The AST Endurance can be configured for automatic sludge removal. See the Endurance manual for details.
For Winter Preparation:
There are no annual maintenance requirements for the Endurance filters. If the unit is going be shutoff for more than a few days, the sludge basin should be thoroughly drained to prevent excessive thickening of the sludge. If hard freeze conditions are expected then the exposed trigger pipe must be drained or ice expansion can cause damage. To restart a unit, set the air input to the rotometer at the top of the scale to force a backwash every few minutes. This will move beads back to the filtration compartment. Then set the airflow back to achieve a 3 hour backwash interval ( 0.25 and 0.7 cubic foot per hour) which is generally ideal for koi pond applications.
Endurance Models can be configured to run on an airlifted plumbing setup, eliminating the need for a water pump. The U- bend pipe has air injected into the first tube nearest the filter. As these bubble rise, they lift the water up through the tube and back into the tank. For an airlifted setup to work, the water level has to be at least 12 inches above the top of the filter. See the Endurance Manual for more details.
Endurance Water Exchange
External Reservoir setup
The Endurance Polygeyser® filter (shown on the left in the diagram) is connected to an external reservoir such as a tank or
sump. This reservoir is for sludge settling and is setup in such a way that clarified water can be drawn back through the discharge pipe, maintaining a consistent water level within the culture system.

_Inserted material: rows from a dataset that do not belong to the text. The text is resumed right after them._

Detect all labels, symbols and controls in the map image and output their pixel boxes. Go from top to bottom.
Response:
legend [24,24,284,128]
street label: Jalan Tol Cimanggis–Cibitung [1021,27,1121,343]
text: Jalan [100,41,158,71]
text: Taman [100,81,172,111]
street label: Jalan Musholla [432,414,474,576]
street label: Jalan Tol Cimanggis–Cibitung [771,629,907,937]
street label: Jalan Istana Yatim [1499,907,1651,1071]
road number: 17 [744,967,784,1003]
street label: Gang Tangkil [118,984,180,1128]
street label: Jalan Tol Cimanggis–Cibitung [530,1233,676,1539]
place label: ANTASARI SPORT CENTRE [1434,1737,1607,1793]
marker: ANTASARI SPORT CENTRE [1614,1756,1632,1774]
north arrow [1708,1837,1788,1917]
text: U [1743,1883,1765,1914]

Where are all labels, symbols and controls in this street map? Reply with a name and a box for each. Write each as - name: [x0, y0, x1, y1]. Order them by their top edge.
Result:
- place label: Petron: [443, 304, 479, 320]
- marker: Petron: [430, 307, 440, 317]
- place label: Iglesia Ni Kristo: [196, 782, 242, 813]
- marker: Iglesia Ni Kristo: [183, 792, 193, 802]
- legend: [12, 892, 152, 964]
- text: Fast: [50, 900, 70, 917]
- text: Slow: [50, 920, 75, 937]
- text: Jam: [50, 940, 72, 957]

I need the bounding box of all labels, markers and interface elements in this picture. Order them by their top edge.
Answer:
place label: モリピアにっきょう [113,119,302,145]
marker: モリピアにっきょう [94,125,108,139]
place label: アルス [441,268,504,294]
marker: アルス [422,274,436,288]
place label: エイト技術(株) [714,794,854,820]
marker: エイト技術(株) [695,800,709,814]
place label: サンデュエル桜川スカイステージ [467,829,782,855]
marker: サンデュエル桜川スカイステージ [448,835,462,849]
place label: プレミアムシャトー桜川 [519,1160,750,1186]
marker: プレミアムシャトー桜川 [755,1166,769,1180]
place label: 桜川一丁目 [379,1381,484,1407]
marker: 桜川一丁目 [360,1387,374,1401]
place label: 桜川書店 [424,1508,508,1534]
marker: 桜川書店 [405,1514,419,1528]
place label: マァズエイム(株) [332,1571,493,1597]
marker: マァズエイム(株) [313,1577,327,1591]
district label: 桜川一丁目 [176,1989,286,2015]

Sludge is purged to settle
At the end of the backwash, the sludge from the filter is forced through the connecting pipe into the external reservoir. There, the sludge settles to the bottom and clarified water inhabits the upper level of the reservoir. This clarified water is the exchange water that is pulled into the filter during the exchange sequence.
Clarified Waters are drawn back into the culture system
As the tank refills after backwash, the clarified waters in the top of the reservoir are drawn back into the system.
It is important to drain the external reservoir periodically as a buildup of nitrites and nitrates will occur as the wastes breakdown. The advantage of this system is that it maintains a consistent water level in the culture system even as solids are being purged from the system.
Pneumatic Sludge Discharge
This is a simple setup that provides advantages in setups requiring high water quality with as little ammonia, nitrite, and nitrate as possible. The waste materials are preemptively purged out, limiting their decomposition within the system. The Endurance can be set to backwash regularly as frequently as six times a day, each time purging a small bit of the accumulated sludge
Setting up a high discharge pipe, ideally adjustable in height, lets the user control the waste being purged out of the system. The water has to be topped off regularly, as this method does discharge a portion of your system volume. The higher the discharge pipe, the less volume will be pushed out of the system.